Among the first tasks facing Atlantis's crew will be the installation of three batteries and associated electronic components in Zvezda and replacement of two of the six batteries in the Zarya module, completing the work begun by the STS-101 crew in May. Zvezda was launched from Baikonur on July 12 with five of its eight battery sets already installed. Lu and Malenchenko will be in charge of the installation work in Zvezda. Also earmarked for Zvezda is the activation of two gas masks which will serve as standard emergency equipment for ISS crews and three fire extinguishers.
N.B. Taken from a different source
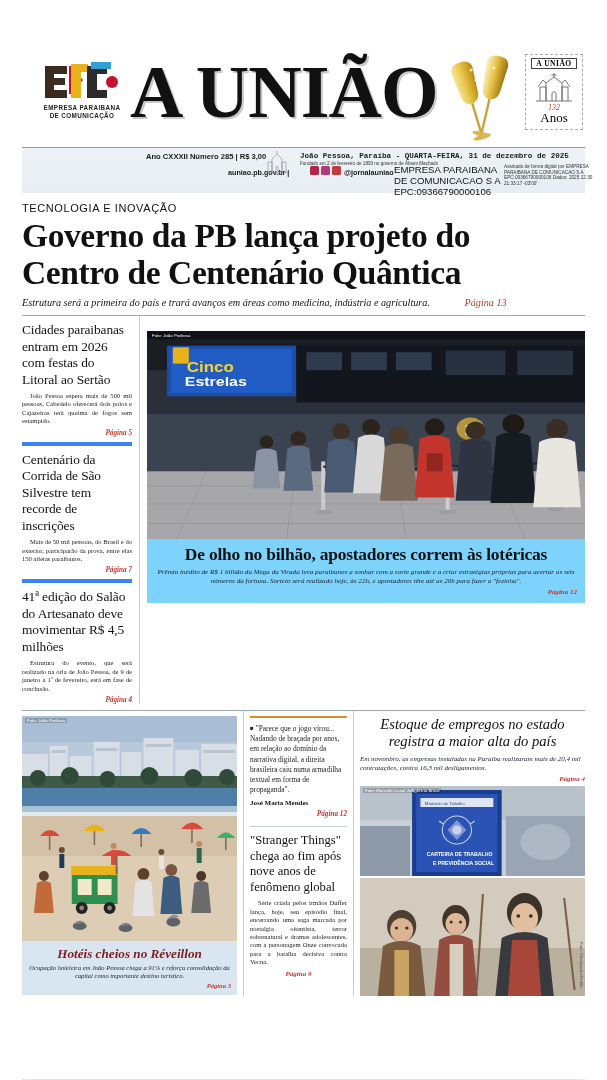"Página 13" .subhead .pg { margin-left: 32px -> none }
In addition, American-Russian power conversion units will be installed in Zvezda on this flight to route electricity from huge solar arrays which will be installed on the STS-97 mission to the Russian modules. Electrical components to charge the batteries of Soyuz or Progress vehicles visiting the ISS will be installed in Zvezda as well.

While Morukov spends most of his time unloading supplies from the Progress, Mastracchio will be in charge of unloading 2 tons of equipment from the SPACEHAB module, including medical equipment for the ISS' Crew Health Care System, or CheCS, which will serve as the heart of the station's clinic for orbiting crews, and a treadmill device and bicycle ergometer which will serve as the first exercise gear for crews on board the ISS. Associated hardware for the treadmill which will prevent its use from disturbing sensitive microgravity experiments, will be installed by the crew members near the end of their stay on board.

On the tenth day of the flight, Atlantis will undock from the ISS and Altman will conduct a flyaround of the newly expanded station to enable his crew mates to conduct photo documentation of the outpost.

Two days later, Wilcutt will fly Atlantis to a predawn landing at the Kennedy Space Center. setting the stage a few days later for the launch of a second Russian Progress ship to the Station and a plethora of Shuttle assembly flights to turn the complex into a working research facility.